Plus tard, les Lamies deviendront des femmes-dragons : Les Lamjas de Macédoine, les Lamjes d'Albanie, les Lamnjas de Serbie et les Lamias de Hongrie.

Alfred Michiels (1813-1892) identifiait les Lamies aux Fées d'Ecosse les plus méchantes :

"Les Lamies écossaise enlèvent surtout des enfants, et c’est ce qui a rendu ces fées en général si redoutables en nos contrées."

Ces Lamies ou Fées écossaises portent le nom de "Baobbans Siths" / "Baobhans Sidhes" / "Bavanshees" / "Baavans Shees" (= "Dames-Fées"), de "Glaistigs" / "Glaestigs" ("Lutins d'eau"), de "Maighdeans Uaines" ("Dames vertes") ou de "Dames blanches". On dit qu'elles portent une robe verte cachant leurs pieds en forme de sabots de chèvres et qu'elles peuvent prendre l'aspect de loups. On prétend aussi que, trés belles, elles séduisent les jeunes hommes et les font danser jusqu'à la mort afin de se repaitre de leur sang. La présence d'objet de fer passe pour les éloigner efficacement.
Dans l'ile de Man on les appelle "Lhiannans Shees" ("Amantes-Fées") et en Irlande elles sont appelées "Leanans Sidhes", "Deargs Dues" ou "Leanashes" ("Amantes-Fées"). On dit qu'elles s'attachent aux poètes, en leurs servant de muses, pour leurs sucer non pas le sang mais l'énergie vitale, de qui induit leur mort prématurée.
Ces créatures sont considérées comme des Fées utilisant les dolmens pour passer dans notre monde, mais elles peuvent aussi être décrites comme des mortes sortant de leur tombe pour se venger des vivants.

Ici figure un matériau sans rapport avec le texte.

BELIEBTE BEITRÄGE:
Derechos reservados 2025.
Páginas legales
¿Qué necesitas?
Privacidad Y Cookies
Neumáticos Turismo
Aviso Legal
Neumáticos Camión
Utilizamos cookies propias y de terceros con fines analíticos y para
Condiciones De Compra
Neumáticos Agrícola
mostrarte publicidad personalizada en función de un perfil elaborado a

On peut essayer de les rapprocher des "Banshees" d'Angleterre, des "Beans Sidhes" d'Irlande et des "Beans Shidhs" (= "Dames des dolmens") ou "Beans Nighes" (="Lavandières") d'Ecosse ainsi que des "Lavandières de la nuit" de France, Suisse et Portugal. Celles-ci passent leur temps à laver du linge ensanglanté et leurs cris déchirants prédisent la mort. On dit aussi qu'elles peuvent prendre l'aspect de corbeaux ou de corneilles. Mais, en fait, il est probable qu'elles dérivent d'anciennes divinités celtiques emportant les morts, semblables aux Walkyries germaniques.

En Arménie on connait aussi les "Nbangs" qui sont des sortes de sirènes qui cherchent à noyer les hommes afin de boire leur sang.

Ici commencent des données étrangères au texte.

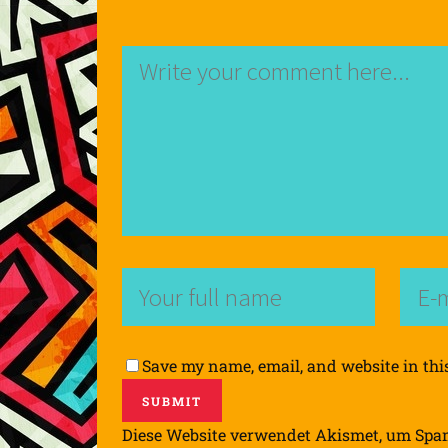
Save my name, email, and website in thi
Diese Website verwendet Akismet, um Spa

Des créatures semblables aux lamies sont également connues en inde : les "Churels" ou "Churails" (ou "Jakhins / Jakhais / Mukais / Nagulais / Alvantins"). Celles-ci peuvent apparaître comme de belles femmes, mortes-vivantes, qui séduisent les jeunes hommes et les maintiennent captifs pour les vider de leur sang ou de leurs forces vitales, jusqu'à les transformer prématurément en vieillards. On prétend qu'elles descendent de femmes mortes en couche et qu'elles cherchent à se venger des hommes, les tenant respensables de leur décés.

En Inde sont connues aussi les "Chedipes" ("Prostituées") qui sont des sorcières nues capables de chevaucher des tigres ou même de se transformer en tigres pendant la nuit. On dit qu'elles endorment les hommes en les hypnotisant puis qu'elles les violent ou leurs tirent le sang en leurs mordant le gros orteil.

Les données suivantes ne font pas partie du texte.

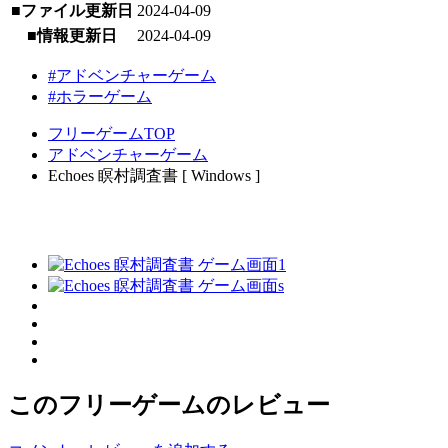
■ファイル更新日
2024-04-09
■情報更新日
2024-04-09
#アドベンチャーゲーム
#ホラーゲーム
フリーゲームTOP
アドベンチャーゲーム
Echoes 瞑村調査書 [ Windows ]
このフリーゲームのレビュー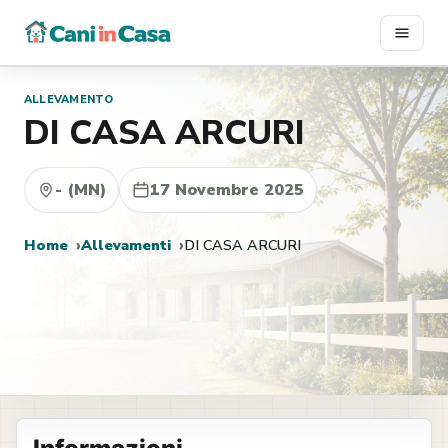
Vai
al
contenuto
ALLEVAMENTO
DI CASA ARCURI
- (MN)
17 Novembre 2025
Home
Allevamenti
DI CASA ARCURI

En Inde encore , les "Punyaiamas" ("Race pure") sont des vieilles femmes cannibales. On dit qu'elles passent un long fil magique par la cheminée des maisons, celui-ci leurs sert à sucer à distance le sang des femmes endormies.
En Annam, on dit que la même créature passe un de ses longs cheveux par les cheminées afin d'induire des rêves érotiques chez les hommes. Aprés les avoir ainsi séduits, elle peut les approcher pour boire leur sang;

A Java ont connait les "Sundals Bolongs"; ce sont des femmes-vampires, habillées en blanc, qui séduisent les jeunes hommes pour les vider de leur sang. On dit qu'elles sont issues de jeunes filles suicidées.

En Malaisie on parle aussi les "Pontianaks / Kuntilanaks / Matianaks / Boentianaks", qui sont des mortes-vivantes descendant de femmes mortes en couches. Durant le jour elles logent dans des bananiers, mais la nuit elles en sortent pour se mettre en chasse. Elles se déplacent sous la forme de hiboux ou apparaissent sous les traits de belles jeunes filles pour attirer les hommes; Elles tuent alors leurs victimes en les éventrant avec leurs griffes et dévorent leurs intestins. Ou alors elles éventrent les femmes enceintes pour manger leur foétus. Elles peuvent aussi arracher le sexe des hommes pour sucer leur sang. En Malaisie on les appelle "Langsuirs / Langsuyars" et on dit qu'elles portent une robe verte et qu'elles peuvent se transformer en oiseaux de nuit.. On prétend aussi qu'elles sucent le sang de leurs victimes (surtout des bébés) en utilisant un trou placé à l'arrière de leur cou (si on parvient à boucher ce trou, elles redeviennent des femmes normales).
On remarquera que leur aptitude à se transformer en oiseaux de nuit rapproche ces créatures des stryges.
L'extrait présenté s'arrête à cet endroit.